Helmed by Arctic explorer, ice pilot, and all-around badass Sophie Galvagnon (alongside two entrepreneurial trailblazers, Julia Bijaoui and Quentin Vacher), Selar’s luxury voyages will take just 36 lucky adventurers on noise-free, zero-emission journeys into the most remote reaches of the Arctic. We’re talking sails with solar panels, cabins with horizon views, a rooftop sauna, and hot chocolate served in driftwood huts. Pinterest, eat your heart out.

But there’s more. Selar’s trips have no set itinerary, just pure, spontaneous adventure. Spot a polar bear? Go silent and observe. Fancy a kayak around a glacier? Done. Want to ski down an untouched fjord then sip glögg under the Northern Lights? Absolutely.

You’ll share the ship with scientists, artists, and maybe a seal or two, as well as take part in polar clean-ups and citizen science. Because why just see the world when you can help save it?

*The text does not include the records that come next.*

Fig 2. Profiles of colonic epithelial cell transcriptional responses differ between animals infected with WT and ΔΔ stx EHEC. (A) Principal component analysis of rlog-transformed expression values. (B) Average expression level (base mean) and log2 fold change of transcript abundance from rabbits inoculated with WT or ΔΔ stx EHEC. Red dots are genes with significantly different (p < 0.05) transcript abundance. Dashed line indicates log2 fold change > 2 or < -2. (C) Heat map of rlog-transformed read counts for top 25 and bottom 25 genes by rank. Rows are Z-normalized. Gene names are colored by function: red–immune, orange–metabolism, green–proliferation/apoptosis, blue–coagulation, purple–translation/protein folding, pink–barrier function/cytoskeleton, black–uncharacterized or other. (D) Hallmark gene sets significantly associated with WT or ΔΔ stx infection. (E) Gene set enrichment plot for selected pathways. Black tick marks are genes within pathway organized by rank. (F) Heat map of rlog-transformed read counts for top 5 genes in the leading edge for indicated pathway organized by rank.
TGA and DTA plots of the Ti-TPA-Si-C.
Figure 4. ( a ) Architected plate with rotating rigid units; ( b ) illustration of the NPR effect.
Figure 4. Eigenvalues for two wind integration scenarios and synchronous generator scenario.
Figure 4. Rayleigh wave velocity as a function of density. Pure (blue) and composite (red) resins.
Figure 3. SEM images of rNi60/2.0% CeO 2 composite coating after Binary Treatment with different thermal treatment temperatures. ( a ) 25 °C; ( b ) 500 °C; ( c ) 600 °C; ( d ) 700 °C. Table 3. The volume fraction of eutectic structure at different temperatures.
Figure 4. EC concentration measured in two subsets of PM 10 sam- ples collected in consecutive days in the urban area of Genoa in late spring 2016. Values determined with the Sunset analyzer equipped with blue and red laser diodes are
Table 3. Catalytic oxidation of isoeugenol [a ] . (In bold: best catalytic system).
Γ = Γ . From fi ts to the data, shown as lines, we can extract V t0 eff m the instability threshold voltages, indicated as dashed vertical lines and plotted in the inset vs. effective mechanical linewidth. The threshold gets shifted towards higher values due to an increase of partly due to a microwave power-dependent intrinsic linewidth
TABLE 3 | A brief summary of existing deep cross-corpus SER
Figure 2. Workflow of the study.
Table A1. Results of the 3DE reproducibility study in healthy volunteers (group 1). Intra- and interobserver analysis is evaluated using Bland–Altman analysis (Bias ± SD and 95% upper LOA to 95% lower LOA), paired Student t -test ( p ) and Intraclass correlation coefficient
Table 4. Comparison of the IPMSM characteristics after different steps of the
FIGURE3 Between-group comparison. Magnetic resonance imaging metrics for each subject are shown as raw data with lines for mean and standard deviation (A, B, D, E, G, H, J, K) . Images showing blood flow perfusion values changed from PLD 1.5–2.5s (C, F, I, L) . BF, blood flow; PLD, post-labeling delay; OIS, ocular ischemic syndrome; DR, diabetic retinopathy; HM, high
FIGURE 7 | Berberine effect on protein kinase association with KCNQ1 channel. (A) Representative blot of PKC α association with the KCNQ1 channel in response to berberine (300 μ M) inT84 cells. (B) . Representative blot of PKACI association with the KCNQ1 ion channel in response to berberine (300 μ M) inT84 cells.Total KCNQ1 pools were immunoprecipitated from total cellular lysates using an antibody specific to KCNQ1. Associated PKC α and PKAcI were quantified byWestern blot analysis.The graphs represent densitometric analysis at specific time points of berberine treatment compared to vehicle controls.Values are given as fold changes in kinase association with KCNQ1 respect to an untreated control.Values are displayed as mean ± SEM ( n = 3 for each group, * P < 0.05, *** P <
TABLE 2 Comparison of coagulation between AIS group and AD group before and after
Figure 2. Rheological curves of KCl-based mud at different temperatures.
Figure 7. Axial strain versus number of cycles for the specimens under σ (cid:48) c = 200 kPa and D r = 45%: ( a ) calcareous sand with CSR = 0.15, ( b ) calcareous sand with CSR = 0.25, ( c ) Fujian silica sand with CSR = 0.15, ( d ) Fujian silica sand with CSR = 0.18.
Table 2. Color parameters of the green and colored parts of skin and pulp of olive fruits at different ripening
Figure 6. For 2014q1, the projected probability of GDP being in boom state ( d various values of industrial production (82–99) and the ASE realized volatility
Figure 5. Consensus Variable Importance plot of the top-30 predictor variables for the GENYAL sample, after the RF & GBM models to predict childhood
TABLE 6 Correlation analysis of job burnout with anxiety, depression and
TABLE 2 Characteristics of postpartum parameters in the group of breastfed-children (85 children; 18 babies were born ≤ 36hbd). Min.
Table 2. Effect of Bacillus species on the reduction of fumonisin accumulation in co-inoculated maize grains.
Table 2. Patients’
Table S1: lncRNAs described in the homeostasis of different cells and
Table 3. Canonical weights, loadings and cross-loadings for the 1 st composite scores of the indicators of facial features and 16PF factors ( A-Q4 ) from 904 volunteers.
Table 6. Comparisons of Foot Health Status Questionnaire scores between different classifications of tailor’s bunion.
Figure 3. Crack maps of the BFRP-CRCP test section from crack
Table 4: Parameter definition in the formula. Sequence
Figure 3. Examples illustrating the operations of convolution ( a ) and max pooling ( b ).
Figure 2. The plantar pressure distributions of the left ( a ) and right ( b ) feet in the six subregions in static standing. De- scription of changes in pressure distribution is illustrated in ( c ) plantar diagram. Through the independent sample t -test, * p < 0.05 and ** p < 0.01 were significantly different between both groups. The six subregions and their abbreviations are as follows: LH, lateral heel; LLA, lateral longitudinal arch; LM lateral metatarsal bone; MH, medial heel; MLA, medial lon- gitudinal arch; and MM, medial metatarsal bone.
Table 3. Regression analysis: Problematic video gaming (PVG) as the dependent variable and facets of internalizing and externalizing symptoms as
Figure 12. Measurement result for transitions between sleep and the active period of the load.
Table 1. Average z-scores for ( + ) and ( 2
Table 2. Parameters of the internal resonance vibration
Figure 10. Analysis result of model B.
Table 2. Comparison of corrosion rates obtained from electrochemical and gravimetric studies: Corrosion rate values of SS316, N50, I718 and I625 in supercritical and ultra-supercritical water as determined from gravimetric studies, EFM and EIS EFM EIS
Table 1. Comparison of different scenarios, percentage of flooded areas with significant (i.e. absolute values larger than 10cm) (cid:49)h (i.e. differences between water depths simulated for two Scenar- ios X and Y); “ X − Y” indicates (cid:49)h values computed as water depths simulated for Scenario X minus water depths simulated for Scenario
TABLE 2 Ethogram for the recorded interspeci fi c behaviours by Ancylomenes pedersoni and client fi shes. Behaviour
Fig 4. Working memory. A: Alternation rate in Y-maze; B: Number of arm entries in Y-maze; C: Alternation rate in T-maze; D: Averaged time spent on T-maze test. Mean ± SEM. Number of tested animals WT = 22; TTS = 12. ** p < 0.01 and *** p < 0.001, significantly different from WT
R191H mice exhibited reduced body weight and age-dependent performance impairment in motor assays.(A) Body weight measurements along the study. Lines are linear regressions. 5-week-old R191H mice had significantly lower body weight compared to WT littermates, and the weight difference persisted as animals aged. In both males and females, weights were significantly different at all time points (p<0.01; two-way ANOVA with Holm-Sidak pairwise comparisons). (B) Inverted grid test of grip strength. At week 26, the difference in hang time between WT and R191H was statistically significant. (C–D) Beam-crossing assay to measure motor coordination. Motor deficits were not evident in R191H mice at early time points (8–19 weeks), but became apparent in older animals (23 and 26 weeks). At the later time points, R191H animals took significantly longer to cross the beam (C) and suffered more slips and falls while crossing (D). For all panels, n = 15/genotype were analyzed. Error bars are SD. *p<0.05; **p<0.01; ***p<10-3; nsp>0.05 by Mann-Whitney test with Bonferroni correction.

Selar’s whole motto is that they’re ‘not a cruise, but an expedition’. But make it carbon-negative, luxury-forward, and wildly unforgettable.

Laugarás Lagoon

Just when you thought Iceland couldn’t get any more extra with its volcanoes, geysers and Björk, along comes Laugarás Lagoon, a brand-new, two-level geothermal wonderland opening this August. Yes, August 15. Mark it. Tattoo it. Whatever works.

Nestled in the Golden Circle near the town of Laugarás, this steamy newcomer isn’t your average hot spring. For starters, it has a cascading waterfall inside the lagoon. That’s right. You can literally soak, slide, and swan dive your way through levels of geothermally-heated luxury (it’s doing the most).

And the vibe is Nordic chic meets “I may never leave.” Expect warm mineral pools reaching up to 40°C, forest views, and two bars because nothing says wellness quite like sipping bubbly in a 5,000-year-old lava field.

If that’s not enough, there are also saunas, a glacial plunge pool (for people who enjoy voluntary suffering), and a secret grotto where you can hide from your travel companions or contemplate your life choices in peace.

And if all that lounging makes you hungry, fear not. Ylja, the onsite restaurant, is headed up by Icelandic culinary wizard Gísli Matt. Think hyper-local ingredients served with mountain views and zero shame if you wanna wear a robe to dinner.
In short: Laugarás Lagoon is set to be the country’s next hot thing, literally.